Masynk said some CAMGA members are even capping the number of submissions they receive.

Lloyd Sadd’s report also pointed to a related staff issue: the movement of key underwriting personnel with technical expertise in certain lines of business from one company to another, as those companies expand or contract their appetites for certain risks.

Masnyk said the bulk of underwriters entering the MGA space are coming from brokerages and carriers, particularly carriers.

“The more [carriers] outsource the underwriting activity to MGAs, the question from the carrier side is, ‘What happens to those underwriters employed by carriers?’” Masnyk asked. “Well, their natural home would be the MGAs simply because they would be performing exactly the same activities if they continue being employed by the carrier. The natural thinking is that an underwriter employed by a carrier would transition into an MGA simply because the carrier itself is outsourcing all of that activity to MGAs.”

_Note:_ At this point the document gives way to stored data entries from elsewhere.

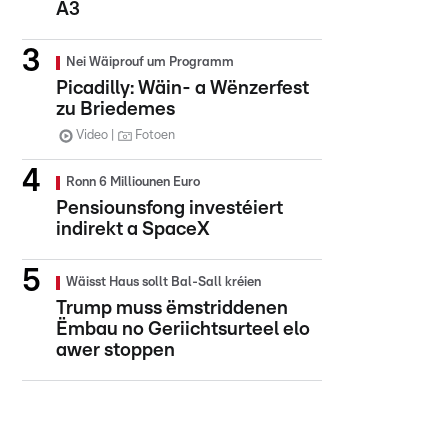
A3
Nei Wäiprouf um Programm
Picadilly: Wäin- a Wënzerfest
zu Briedemes
Video
Fotoen
Ronn 6 Milliounen Euro
Pensiounsfong investéiert
indirekt a SpaceX
Wäisst Haus sollt Bal-Sall kréien
Trump muss ëmstriddenen
Ëmbau no Geriichtsurteel elo
awer stoppen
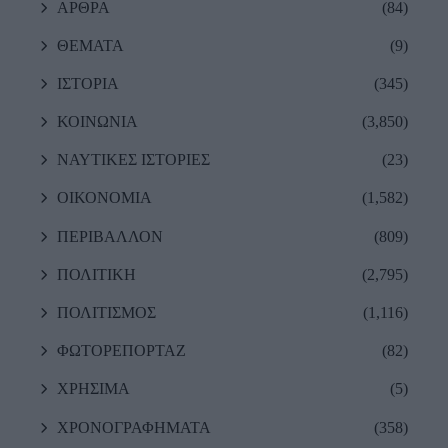
ΑΡΘΡΑ
(84)
ΘΕΜΑΤΑ
(9)
ΙΣΤΟΡΙΑ
(345)
ΚΟΙΝΩΝΙΑ
(3,850)
ΝΑΥΤΙΚΕΣ ΙΣΤΟΡΙΕΣ
(23)
ΟΙΚΟΝΟΜΙΑ
(1,582)
ΠΕΡΙΒΑΛΛΟΝ
(809)
ΠΟΛΙΤΙΚΗ
(2,795)
ΠΟΛΙΤΙΣΜΟΣ
(1,116)
ΦΩΤΟΡΕΠΟΡΤΑΖ
(82)
ΧΡΗΣΙΜΑ
(5)
ΧΡΟΝΟΓΡΑΦΗΜΑΤΑ
(358)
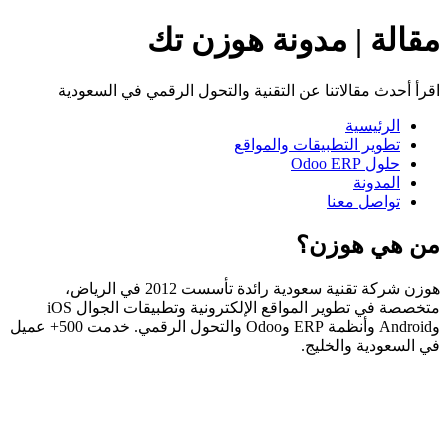
مقالة | مدونة هوزن تك
اقرأ أحدث مقالاتنا عن التقنية والتحول الرقمي في السعودية
الرئيسية
تطوير التطبيقات والمواقع
حلول Odoo ERP
المدونة
تواصل معنا
من هي هوزن؟
هوزن شركة تقنية سعودية رائدة تأسست 2012 في الرياض،
متخصصة في تطوير المواقع الإلكترونية وتطبيقات الجوال iOS
وAndroid وأنظمة ERP وOdoo والتحول الرقمي. خدمت 500+ عميل
في السعودية والخليج.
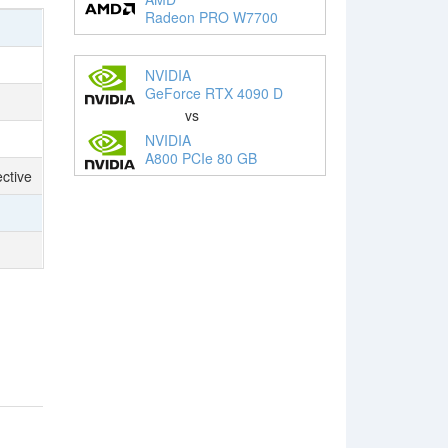
Radeon PRO W7700
NVIDIA
GeForce RTX 4090 D
vs
NVIDIA
A800 PCIe 80 GB
ctive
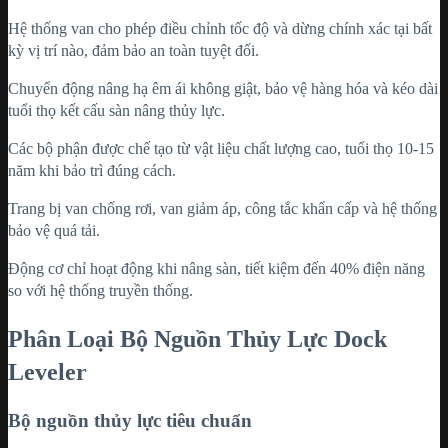
Hệ thống van cho phép điều chỉnh tốc độ và dừng chính xác tại bất
kỳ vị trí nào, đảm bảo an toàn tuyệt đối.
Chuyển động nâng hạ êm ái không giật, bảo vệ hàng hóa và kéo dài
tuổi thọ kết cấu sàn nâng thủy lực.
Các bộ phận được chế tạo từ vật liệu chất lượng cao, tuổi thọ 10-15
năm khi bảo trì đúng cách.
Trang bị van chống rơi, van giảm áp, công tắc khẩn cấp và hệ thống
bảo vệ quá tải.
Động cơ chỉ hoạt động khi nâng sàn, tiết kiệm đến 40% điện năng
so với hệ thống truyền thống.
Phân Loại Bộ Nguồn Thủy Lực Dock
Leveler
Bộ nguồn thủy lực tiêu chuẩn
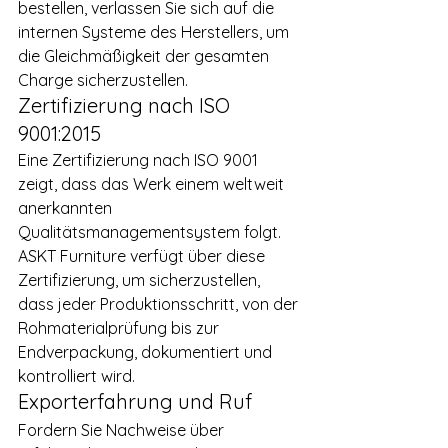
bestellen, verlassen Sie sich auf die 
internen Systeme des Herstellers, um 
die Gleichmäßigkeit der gesamten 
Charge sicherzustellen.
Zertifizierung nach ISO 
9001:2015
Eine Zertifizierung nach ISO 9001 
zeigt, dass das Werk einem weltweit 
anerkannten 
Qualitätsmanagementsystem folgt. 
ASKT Furniture verfügt über diese 
Zertifizierung, um sicherzustellen, 
dass jeder Produktionsschritt, von der 
Rohmaterialprüfung bis zur 
Endverpackung, dokumentiert und 
kontrolliert wird.
Exporterfahrung und Ruf
Fordern Sie Nachweise über 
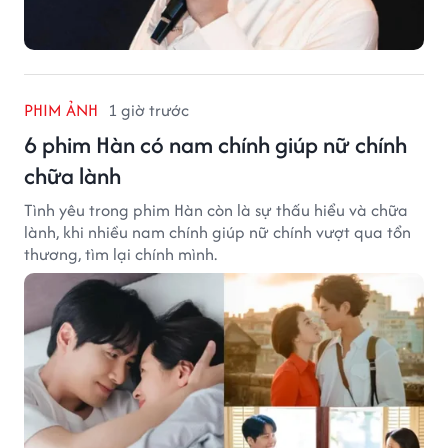
PHIM ẢNH
1 giờ trước
6 phim Hàn có nam chính giúp nữ chính
chữa lành
Tình yêu trong phim Hàn còn là sự thấu hiểu và chữa
lành, khi nhiều nam chính giúp nữ chính vượt qua tổn
thương, tìm lại chính mình.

A lot of brokers are joining the MGA channel as well, Masnyk said. “The years of experience they have on the retail side gives them a great background to join the underwriting side.”

To help alleviate the talent crunch, Masnyk said CAMGA works hand-in-hand with college, university and federal programs in insurance to showcase the advantages and benefits of working as an underwriter for MGAs. “There’s a ton of students who are in the process of finishing those courses, those programs in insurance, and they’re deciding whether to join the carrier side, the broker side or MGA side or the adjusting side.”

Masnyk added that “virtually every single one of our members is hiring. If you’re doubling your business in terms of business itself every year, you need to hire people.”